■ ARBEITSAUFTRÄGE:
1. Wofür ist laut dem Forumstext über Teichskimmer die dritte Pumpe gedacht?
2. Schreib bitte aus dem Forumstext über Teichskimmer alles von „Da funktionier wohl“ bis hinunter zu „Frau drauf )“ ab.
3. Setz den Forumstext über Teichskimmer nach seinem letzten Satz fort.

So in etwa geht mir das auch.
Auf der einen Seite finde ich so einen Schwimmskimmer einfacher und praktischer einsetzbar.
Auf der anderen Seite muß man immer wieder lesen,das der Einsatz dieses Skimmer  wohl einige Problemchen und gebastel mit sich bringt.

Da funktionier wohl ein Standskimmer besser und zuverlässiger.
Nur,der brauch halt extra wieder ne Pumpe...

Am Ende habe ich da 3 Pumpen im Teich liegen.
Pumpe 1 für Filter - Pumpe 2 - für Skimmer - Pumpe 3 für Wasserspiel(Da besteht meine Frau drauf )


----------



## simon (1. Juni 2011)

*AW: Sauberer Teich nur mit Skimmer möglich?*

moin
es gibt pumpen mit satelit eingang  also  ich habe skimmer---->pumpe----->filter

würd ne pumpe sparen nä
gruss simon


----------



## mcreal (1. Juni 2011)

*AW: Sauberer Teich nur mit Skimmer möglich?*

Hallo,



simon schrieb:


> moin
> es gibt pumpen mit satelit eingang  also  ich habe skimmer---->pumpe----->filter
> 
> würd ne pumpe sparen nä
> gruss simon



Richtig,da dachte ich auch erst,"Das ist die Lösung"-
Nur gibt es bei dieser Kombi halt auch einige Nachteile gegenüber der "Singelpumpenlösung".

■ DATENABSCHNITT:
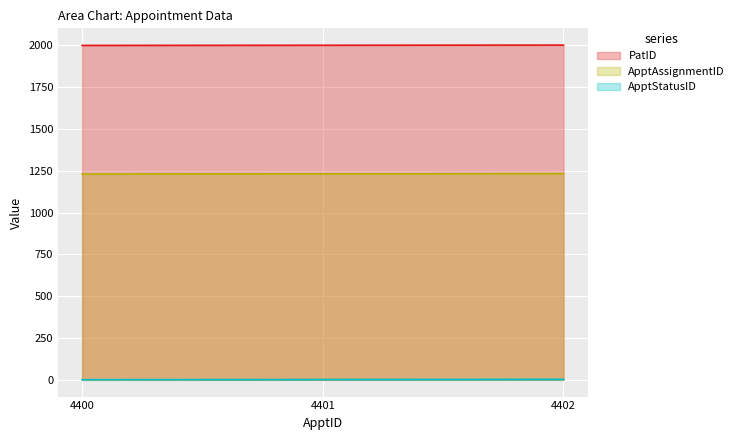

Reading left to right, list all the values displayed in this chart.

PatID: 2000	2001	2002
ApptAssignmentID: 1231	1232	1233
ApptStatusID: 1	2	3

■ LÖSUNGEN:
1. Für das Wasserspiel.

2.
Da funktionier wohl ein Standskimmer besser und zuverlässiger.
Nur,der brauch halt extra wieder ne Pumpe...

Am Ende habe ich da 3 Pumpen im Teich liegen.
Pumpe 1 für Filter - Pumpe 2 - für Skimmer - Pumpe 3 für Wasserspiel(Da besteht meine Frau drauf )

3.
Der größte Vorteil ist wohl zweifelsohne,das man sich die eine Pumpe für Skimmer und Filter teilt.Nur ein Stromkabel und Schlauch nutzt.

Leider liest man auch von vielen Nachteilen solcher Pumpen mit Skimmereingang.
Die Leistung für Skimmer und Pumpe verlangt oft nach einer deutlich größeren Leistung
Der daraus deutlich höhere Anschaffungspreis relativiert wieder den Vorteil nur eine Pumpe kaufen zu müssen.
Und was für mich wohl der größte Nachteil ist,der Skimmer läuft dadurch automatisch 24h mit durch.
Bei einzelnen Pumpen,habe ich da wieder die Möglichkeit,den Skimmer unabhängig vom Filter nur bei Bedarf laufen zu lassen.


----------



## Schaffi (2. Juni 2011)

*AW: Sauberer Teich nur mit Skimmer möglich?*

Man kann auch einen Verteiler an der Saugseite anbringen mit zwei Kugelhähnen, dies hat den Vorteil das man entweder den Skimmer oder auch das freie Ansaugen regulieren kann.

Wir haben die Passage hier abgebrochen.